Wednesday, December 20, 2017 – Got Your Petunia Covered?
This is station HWIT wishing you a good morning! It is a balmy 72 degrees this morning in The Lone Star State. And the sun is shining in a cloudless blue sky.
If you are headed to Texas for the holidays you will need to pack the following:
Fleece lined shirts
Hats with ear coverings
The morning temperature five days from now for Christmas Day morning in the Houston area is predicted to be 28 degrees. So prepare to protect your petunia. Cover it and keep it warm.
That is a good transition to Story Time with your host Fanny Faust. I understand, Fanny, that you are going to give us the background of your family’s story of “Cover your petunia.”
That is correct, Unnamed DJ. The origin of the petunia covering saying began sometime in the 1930’s in Flora, Louisiana. The bustling town of Flora served as a pumping station for Standard Oil and served as a sawmill town owned by Weaver Brothers Lumber Corporation. Side bar: Standard became Exxon-Mobile, Chevron, and BP depending on where you live.
Like most sawmill towns there was a commissary. While the Weaver Brothers Commissary served as the store for general merchandise, it also served as the gathering place for the town folk to catch up on the local happenings and to pick their mail at the post office. Think of it as the social media of its day.
In most general stores of the day there was a large log burning pot-bellied stove that served as the heat for the store. Like most fires of this type used for warmth, one tends to freeze on one side and scorch on the other.
I am going use the person’s real name because she has been long gone and lives only in the petunia story.
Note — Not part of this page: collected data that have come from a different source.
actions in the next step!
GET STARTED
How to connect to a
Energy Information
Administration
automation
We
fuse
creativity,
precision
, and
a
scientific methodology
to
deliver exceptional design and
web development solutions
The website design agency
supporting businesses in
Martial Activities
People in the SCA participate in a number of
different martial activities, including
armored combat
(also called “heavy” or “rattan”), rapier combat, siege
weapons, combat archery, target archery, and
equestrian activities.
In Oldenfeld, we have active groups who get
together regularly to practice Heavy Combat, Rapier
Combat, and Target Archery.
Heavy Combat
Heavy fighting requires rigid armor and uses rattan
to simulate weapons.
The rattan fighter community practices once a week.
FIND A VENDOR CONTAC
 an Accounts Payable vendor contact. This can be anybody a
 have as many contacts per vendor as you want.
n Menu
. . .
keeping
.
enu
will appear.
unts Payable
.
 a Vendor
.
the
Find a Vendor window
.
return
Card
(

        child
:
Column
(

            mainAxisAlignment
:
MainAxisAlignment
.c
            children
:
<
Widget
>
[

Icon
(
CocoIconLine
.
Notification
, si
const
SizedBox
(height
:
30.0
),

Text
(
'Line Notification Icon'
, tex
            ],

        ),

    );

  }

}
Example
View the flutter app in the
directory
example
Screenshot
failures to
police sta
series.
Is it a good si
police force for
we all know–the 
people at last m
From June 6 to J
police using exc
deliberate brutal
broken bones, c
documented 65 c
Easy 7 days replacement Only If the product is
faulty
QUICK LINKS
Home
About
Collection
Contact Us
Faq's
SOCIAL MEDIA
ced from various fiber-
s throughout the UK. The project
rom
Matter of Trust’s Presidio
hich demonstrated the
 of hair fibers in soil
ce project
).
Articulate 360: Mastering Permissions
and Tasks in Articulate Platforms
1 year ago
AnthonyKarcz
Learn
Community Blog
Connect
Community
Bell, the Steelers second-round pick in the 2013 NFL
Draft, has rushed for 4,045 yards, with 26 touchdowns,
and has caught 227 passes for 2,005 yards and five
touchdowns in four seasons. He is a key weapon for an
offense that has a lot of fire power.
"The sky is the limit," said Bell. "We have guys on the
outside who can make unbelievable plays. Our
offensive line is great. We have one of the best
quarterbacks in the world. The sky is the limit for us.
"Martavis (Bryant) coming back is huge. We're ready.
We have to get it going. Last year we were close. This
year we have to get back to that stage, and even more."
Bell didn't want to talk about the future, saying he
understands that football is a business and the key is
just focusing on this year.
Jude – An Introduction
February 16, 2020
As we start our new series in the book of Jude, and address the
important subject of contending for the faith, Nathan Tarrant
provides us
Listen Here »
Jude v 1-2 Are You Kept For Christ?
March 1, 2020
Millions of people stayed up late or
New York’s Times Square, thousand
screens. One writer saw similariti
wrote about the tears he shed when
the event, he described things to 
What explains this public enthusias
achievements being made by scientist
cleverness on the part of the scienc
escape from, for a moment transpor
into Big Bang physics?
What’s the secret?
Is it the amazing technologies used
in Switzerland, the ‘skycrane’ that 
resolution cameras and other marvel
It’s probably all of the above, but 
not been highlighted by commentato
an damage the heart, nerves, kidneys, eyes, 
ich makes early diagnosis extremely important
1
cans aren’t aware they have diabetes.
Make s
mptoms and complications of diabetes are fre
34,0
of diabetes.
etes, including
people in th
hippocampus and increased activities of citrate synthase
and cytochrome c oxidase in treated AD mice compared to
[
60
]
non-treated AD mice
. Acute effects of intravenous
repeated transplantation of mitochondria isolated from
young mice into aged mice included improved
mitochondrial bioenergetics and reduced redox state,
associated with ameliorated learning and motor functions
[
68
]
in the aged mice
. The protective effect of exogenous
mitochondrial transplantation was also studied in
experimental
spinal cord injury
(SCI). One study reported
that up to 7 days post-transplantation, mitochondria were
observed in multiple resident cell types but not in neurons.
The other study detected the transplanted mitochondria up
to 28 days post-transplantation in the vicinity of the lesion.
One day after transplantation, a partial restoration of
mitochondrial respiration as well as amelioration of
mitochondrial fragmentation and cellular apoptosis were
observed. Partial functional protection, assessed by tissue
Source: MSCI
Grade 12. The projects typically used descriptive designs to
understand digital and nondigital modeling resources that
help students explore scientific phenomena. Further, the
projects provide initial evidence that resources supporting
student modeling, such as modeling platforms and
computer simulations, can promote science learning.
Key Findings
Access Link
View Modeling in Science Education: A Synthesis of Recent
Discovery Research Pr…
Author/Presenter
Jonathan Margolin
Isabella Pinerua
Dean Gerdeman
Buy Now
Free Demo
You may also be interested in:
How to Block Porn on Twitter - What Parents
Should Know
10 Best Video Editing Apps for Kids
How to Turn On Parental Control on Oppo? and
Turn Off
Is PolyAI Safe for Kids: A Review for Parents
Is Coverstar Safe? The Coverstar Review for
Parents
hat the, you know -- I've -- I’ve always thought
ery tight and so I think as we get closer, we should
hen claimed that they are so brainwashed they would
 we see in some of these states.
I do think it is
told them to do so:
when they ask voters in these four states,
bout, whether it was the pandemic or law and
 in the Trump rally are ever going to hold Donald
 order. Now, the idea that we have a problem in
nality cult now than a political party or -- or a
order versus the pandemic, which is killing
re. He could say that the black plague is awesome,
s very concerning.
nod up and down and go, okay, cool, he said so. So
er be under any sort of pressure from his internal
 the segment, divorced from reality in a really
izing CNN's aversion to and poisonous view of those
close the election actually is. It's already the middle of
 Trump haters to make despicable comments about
I am not certain how far Margie Cook had to walk from her house to Weaver Brothers Commissary, but one frigid bitter cold morning she rushed into the store, ran to the stove and hiked up her skirt to receive the warmth of the fire.
As warmth was achieved she dropped her skirt, gave a contented sigh, turned around and announced for all to hear “It was so cold last night my petunia froze!”
Sadly for Margie Cook the petunia story was frozen in time and history. The postal clerk had just put up the mail and the entire Weaver Brother’s Commissary was filled with town folk from Flora who just witnessed Margie Cook flash her petunia and announce just how cold it was in Flora, Louisiana the night before.
For decades when the weather turns cold (like 40 degrees in Texas) family members communicate to ask “Got your petunia is covered?” I hope yours is covered.
Thank you so much Fanny. I will need to double, maybe triple my petunia coverings this Christmas. That’s all for today. Station HWIT – Peace and Petunias Out!